Return every line from the records below in which the word "input" is found.

_EXTRACTED MATERIAL_
━━━━━━

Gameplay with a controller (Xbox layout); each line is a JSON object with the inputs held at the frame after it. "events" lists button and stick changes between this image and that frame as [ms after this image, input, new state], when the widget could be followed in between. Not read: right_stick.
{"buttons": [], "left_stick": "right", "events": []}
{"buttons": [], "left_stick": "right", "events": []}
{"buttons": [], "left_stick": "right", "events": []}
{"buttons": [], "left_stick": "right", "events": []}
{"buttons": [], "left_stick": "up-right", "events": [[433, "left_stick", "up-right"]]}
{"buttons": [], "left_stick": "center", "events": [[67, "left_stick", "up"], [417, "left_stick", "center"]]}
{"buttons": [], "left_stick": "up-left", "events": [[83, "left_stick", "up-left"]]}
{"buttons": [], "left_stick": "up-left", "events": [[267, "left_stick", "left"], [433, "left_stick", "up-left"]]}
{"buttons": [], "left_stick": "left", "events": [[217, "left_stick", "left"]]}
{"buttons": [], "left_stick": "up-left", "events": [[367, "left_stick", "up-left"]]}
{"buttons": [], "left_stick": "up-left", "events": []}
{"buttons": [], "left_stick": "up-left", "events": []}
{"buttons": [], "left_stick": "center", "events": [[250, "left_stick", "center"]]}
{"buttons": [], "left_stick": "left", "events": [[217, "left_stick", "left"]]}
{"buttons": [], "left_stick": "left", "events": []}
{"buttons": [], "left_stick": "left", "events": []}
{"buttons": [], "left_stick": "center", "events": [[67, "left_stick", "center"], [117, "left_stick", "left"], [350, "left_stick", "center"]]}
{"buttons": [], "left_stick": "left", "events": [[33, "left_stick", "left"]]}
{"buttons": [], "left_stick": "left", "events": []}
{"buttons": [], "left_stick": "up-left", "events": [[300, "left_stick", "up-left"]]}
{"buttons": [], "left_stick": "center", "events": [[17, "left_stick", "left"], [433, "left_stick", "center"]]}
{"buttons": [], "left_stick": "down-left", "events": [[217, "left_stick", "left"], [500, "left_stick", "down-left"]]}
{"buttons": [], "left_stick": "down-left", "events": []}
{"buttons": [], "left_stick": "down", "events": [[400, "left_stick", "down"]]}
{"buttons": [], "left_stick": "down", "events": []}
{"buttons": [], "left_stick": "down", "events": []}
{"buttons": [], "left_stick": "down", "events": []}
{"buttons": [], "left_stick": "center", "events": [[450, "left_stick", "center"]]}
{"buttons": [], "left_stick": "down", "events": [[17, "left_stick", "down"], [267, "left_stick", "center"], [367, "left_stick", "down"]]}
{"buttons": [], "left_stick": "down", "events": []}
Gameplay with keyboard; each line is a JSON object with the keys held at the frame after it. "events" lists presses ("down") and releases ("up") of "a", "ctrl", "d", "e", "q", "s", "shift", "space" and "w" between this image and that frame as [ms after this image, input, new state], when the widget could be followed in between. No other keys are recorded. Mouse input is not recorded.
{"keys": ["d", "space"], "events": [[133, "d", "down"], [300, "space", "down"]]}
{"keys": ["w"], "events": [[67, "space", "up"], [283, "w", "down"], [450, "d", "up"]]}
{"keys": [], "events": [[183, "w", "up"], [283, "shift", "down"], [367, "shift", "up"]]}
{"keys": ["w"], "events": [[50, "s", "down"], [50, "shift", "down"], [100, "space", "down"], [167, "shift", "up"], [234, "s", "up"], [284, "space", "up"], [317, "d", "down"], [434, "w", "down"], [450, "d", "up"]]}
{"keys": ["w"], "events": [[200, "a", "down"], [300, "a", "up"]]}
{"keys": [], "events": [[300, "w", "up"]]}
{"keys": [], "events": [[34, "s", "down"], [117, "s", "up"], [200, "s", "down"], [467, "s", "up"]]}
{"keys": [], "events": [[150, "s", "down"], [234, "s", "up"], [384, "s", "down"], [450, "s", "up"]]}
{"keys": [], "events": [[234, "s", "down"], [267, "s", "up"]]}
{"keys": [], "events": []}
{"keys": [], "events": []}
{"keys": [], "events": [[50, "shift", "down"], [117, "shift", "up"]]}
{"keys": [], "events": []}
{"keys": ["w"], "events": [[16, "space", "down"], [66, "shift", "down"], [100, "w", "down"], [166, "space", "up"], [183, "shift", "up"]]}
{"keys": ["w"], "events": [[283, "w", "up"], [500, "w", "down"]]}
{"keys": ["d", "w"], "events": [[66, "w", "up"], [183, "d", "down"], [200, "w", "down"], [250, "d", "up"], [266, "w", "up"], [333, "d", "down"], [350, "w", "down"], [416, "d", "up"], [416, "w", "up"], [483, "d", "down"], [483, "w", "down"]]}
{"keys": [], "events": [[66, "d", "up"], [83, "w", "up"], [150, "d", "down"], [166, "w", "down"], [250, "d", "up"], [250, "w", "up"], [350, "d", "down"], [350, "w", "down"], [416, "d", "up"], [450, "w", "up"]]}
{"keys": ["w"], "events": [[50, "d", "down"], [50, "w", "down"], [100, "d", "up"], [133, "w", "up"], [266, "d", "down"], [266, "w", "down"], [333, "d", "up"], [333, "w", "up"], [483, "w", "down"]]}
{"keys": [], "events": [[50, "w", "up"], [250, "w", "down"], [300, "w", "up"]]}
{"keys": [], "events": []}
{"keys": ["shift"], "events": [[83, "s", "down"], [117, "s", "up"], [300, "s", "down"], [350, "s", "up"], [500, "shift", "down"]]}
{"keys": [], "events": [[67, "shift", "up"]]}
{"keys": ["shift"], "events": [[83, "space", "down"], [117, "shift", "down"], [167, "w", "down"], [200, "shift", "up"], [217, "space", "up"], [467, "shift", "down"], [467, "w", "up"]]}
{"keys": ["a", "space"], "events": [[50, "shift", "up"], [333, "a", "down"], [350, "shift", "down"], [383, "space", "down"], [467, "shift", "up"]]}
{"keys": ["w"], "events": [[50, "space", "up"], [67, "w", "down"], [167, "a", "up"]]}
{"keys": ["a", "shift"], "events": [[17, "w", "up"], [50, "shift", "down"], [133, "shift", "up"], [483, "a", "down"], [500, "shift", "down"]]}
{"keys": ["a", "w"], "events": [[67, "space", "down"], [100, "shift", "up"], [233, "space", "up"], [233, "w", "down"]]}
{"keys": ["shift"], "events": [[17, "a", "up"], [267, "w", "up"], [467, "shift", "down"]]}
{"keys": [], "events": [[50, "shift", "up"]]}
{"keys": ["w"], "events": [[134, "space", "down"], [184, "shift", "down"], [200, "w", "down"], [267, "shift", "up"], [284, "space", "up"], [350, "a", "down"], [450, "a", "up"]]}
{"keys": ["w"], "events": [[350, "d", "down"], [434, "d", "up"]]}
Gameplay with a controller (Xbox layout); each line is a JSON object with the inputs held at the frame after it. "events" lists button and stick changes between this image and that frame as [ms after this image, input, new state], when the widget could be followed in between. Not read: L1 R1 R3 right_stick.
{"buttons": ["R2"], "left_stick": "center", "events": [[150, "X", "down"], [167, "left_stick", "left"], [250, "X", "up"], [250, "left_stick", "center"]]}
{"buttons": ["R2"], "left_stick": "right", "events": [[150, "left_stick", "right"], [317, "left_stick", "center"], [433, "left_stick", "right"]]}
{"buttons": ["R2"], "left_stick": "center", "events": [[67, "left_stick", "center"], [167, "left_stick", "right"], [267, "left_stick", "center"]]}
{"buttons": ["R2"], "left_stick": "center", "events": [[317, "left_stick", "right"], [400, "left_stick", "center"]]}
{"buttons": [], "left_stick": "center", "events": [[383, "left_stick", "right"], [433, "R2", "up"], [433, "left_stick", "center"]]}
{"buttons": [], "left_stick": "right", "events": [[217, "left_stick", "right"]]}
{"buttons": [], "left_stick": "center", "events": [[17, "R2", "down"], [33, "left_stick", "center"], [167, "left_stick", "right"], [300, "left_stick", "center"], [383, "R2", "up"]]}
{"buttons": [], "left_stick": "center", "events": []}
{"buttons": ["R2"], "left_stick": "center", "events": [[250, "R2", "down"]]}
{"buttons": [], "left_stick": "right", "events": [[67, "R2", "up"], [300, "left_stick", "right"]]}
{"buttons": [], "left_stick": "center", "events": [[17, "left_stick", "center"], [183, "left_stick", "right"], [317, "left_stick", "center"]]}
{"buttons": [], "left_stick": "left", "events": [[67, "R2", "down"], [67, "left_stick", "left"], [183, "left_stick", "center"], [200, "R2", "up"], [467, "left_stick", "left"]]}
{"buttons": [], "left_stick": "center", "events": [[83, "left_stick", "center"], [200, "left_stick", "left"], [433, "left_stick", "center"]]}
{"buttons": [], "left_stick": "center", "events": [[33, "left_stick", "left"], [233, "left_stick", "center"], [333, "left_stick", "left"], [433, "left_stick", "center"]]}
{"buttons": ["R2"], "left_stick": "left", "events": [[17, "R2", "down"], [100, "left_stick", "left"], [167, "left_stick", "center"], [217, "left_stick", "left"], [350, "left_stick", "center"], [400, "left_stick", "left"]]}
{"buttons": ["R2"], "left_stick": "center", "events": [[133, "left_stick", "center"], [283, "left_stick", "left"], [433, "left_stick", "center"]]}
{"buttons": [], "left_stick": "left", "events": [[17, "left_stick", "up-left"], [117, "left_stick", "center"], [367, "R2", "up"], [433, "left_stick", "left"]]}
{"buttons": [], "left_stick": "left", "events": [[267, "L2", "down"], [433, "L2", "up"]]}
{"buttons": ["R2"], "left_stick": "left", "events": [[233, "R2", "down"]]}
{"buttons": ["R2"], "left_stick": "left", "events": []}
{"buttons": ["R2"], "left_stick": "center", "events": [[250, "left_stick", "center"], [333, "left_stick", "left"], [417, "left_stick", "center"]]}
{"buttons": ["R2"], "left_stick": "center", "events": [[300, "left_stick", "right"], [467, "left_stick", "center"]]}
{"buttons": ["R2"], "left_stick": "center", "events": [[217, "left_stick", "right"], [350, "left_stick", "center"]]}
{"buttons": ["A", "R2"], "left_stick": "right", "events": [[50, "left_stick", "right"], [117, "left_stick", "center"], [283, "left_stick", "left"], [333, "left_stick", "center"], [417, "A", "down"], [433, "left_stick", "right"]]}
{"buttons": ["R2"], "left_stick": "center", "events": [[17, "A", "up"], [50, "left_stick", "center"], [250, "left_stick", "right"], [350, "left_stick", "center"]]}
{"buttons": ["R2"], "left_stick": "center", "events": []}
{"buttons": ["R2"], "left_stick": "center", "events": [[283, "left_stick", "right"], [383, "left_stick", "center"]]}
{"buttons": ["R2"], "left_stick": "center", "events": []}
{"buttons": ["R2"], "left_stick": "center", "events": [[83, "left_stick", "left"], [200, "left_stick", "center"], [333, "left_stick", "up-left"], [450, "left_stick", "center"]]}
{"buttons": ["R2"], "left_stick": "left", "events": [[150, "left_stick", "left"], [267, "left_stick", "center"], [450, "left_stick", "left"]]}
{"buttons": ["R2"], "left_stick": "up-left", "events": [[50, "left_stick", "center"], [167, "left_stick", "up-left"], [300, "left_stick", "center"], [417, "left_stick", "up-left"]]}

━━━━━━

_THE ANSWER_
Gameplay with a controller (Xbox layout); each line is a JSON object with the inputs held at the frame after it. "events" lists button and stick changes between this image and that frame as [ms after this image, input, new state], when the widget could be followed in between. Not read: right_stick.
Gameplay with keyboard; each line is a JSON object with the keys held at the frame after it. "events" lists presses ("down") and releases ("up") of "a", "ctrl", "d", "e", "q", "s", "shift", "space" and "w" between this image and that frame as [ms after this image, input, new state], when the widget could be followed in between. No other keys are recorded. Mouse input is not recorded.
Gameplay with a controller (Xbox layout); each line is a JSON object with the inputs held at the frame after it. "events" lists button and stick changes between this image and that frame as [ms after this image, input, new state], when the widget could be followed in between. Not read: L1 R1 R3 right_stick.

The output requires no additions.